Task requirements.
Please answer these questions about the newsletter text below.
1. Who is named as managing editor?
2. What does a one-year print subscription cost?
3. Which newspaper does the "President Katrina" feature name David Ignatius as writing for?

Document segment.

SOBRAN'S --
The Real News of the Month

February 2006
Volume 13, Number 2

Editor: Joe Sobran
Publisher: Fran Griffin (Griffin Communications)
Managing Editor: Ronald N. Neff
Subscription Rates.
   Print version: $36 for six months; $72 per year; $144 
   for 2 years. For special discounted subscription 
   offers and e-mail subscriptions see www.sobran.com, or 
   call the publisher's office.

Address: SOBRAN'S, P.O. Box 1383, Vienna, VA 22183-1383
Fax: 703-281-6617      Website: www.sobran.com
Publisher's Office: 703-255-2211 or www.griffnews.com
Foreign Subscriptions (print version only): Add $1.25 per
   issue for Canada and Mexico; all other foreign
   countries, add $1.75 per issue.
Credit Card Orders: Call 1-800-513-5053. Allow
   4-6 weeks for delivery of your first issue.



CONTENTS
Features
  -> President Katrina
  -> Year of the Geezer
Nuggets
"Reactionary Utopian" Columns Reprinted in This Issue



FEATURES

President Katrina
(page 1)

     During the fuss about the Bush administration's 
warrantless wiretaps, liberal critics were on the verge 
of making a few good points, but they missed the biggest 
point of all: George W. Bush is the fruit of their own 
liberalism.

     David Ignatius of the WASHINGTON POST quite properly 
noted that Bush and Dick Cheney make the dubious claim 
that the president's constitutional wartime authority 
"trumps everything," even acts of Congress specifically 
forbidding, say, warrantless wiretaps. Sound familiar? 
Where have we heard this before?

     Yes, of course! Abraham Lincoln felt entitled to 
claim any powers he deemed necessary to perform his 
transcendent duty to "save the Union." True, the 
Constitution didn't spell these out, but as Harry V. 
Jaffa has written, Lincoln "discovered" a whole 
"reservoir" of wartime powers implicit in Article II. Why 
shouldn't Bush imitate the great example of Lincoln, one 
of liberalism's gods?

Entries supplied.

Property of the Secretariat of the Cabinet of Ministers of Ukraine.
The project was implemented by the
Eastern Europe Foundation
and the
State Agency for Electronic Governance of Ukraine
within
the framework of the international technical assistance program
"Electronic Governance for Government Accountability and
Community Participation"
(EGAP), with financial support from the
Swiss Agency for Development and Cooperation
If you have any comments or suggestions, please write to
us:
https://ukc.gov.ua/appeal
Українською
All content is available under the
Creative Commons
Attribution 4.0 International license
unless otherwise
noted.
* * *
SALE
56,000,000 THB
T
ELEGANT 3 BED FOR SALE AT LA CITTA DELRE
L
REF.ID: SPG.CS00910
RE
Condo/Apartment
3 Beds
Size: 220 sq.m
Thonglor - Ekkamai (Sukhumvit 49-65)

Answer section.
1. Ronald N. Neff
2. $72
3. The Washington Post